Professor Armindo Ngunga, project coordinator at Eduardo Mondlane University in Mozambique, Dr. Nomalanga Mpofu from University of Zimbabwe.

Benefits from African cooperation

“Cooperation between our two African institutions is very important if we want to proceed in our development together. The development and cooperation at grassroots level is done through the languages that people speak. We share the same border, the same language and people cooperate at this level. On a governmental level they speak English and Portuguese.
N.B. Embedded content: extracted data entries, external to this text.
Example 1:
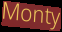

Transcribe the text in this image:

Monty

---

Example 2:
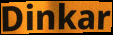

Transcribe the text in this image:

Dinkar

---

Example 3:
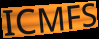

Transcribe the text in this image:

ICMFS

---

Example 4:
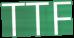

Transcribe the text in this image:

TTF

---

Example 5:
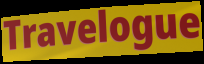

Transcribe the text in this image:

Travelogue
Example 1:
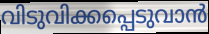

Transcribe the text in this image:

വിടുവിക്കപ്പെടുവാൻ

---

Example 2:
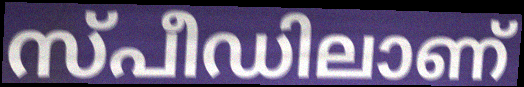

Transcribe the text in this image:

സ്പീഡിലാണ്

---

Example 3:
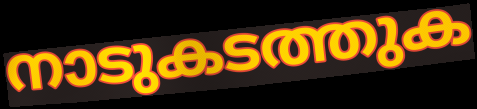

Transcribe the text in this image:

നാടുകടത്തുക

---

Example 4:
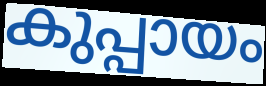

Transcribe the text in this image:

കുപ്പായം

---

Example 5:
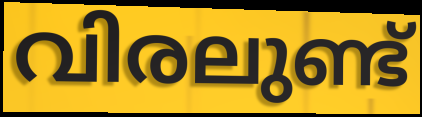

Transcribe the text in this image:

വിരലുണ്ട്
It is important that we develop the languages that we use in order to make better use of common resources.” “Could you point to a result that has come out of your research so far that has had consequences for language policy in Mozambique?”

“When we talk about the grammar and the dictionary of Changana, we held a seminar on the standardisation of the orthography of mother tongue languages in 2008. One of the results of the seminar is that we are now producing a report where we set up a standard orthography of the Mozambican languages, which will be very important in education,” says professor Ngunga.

The researcher’s efforts are yielding positive results. The Minister of Culture in Mozambique wanted to see the orthography report before the Parliament passed a law on the official orthography of Mozambique. The new law is an indirect effect of the NUFU project so to speak.

“Do you think it ever will happen that mother tongues will become teaching languages in the higher education institutions in Mozambique?”

“At our university, Eduardo Mondlane University, I think it will happen, yes,” Professor Ngunga concludes optimistically.

Facts 

Mozambique:

  • There are about 20 languages in Mozambique (depending on the definition of language); Sena, Changana and Shona are three of them.
  • Official language and language of instruction is Portuguese.
  • Mother tongue languages have been taught in pilot schools from grade 1 to grade 3.

Zimbabwe:

  • There are 18 languages in Zimbabwe; the main languages are Shona and Ndebele in addition to about 16 minority languages.
  • English, Shona and Ndebele are the official languages.
  • Mother tongue languages are languages of instruction up to and including the third grade in primary schools.
  • English is the language of instruction in all universities except from one, where they use Shona.

The research project “Standardization and Harmonization of Cross-border Languages” (2007–2011) is supported by The Norwegian Programme for Development, Research and Education (NUFU).

It is a network cooperation between the Department of Linguistic and Scandinavian Studies at the University of Oslo (UoO) in Norway, Center for African Studies at UEM in Mozambique and the African Languages Research Institute at the University of Zimbabwe (UoZ). UoO and UoZ have cooperated in the NUFU-supported project ALLEX since the early 1990s up until 2006. ALLEX was designed to describe, promote and develop the African languages of Zimbabwe as a general means of communication within all sectors of society and has served as a solid foundation for the cross-border language project.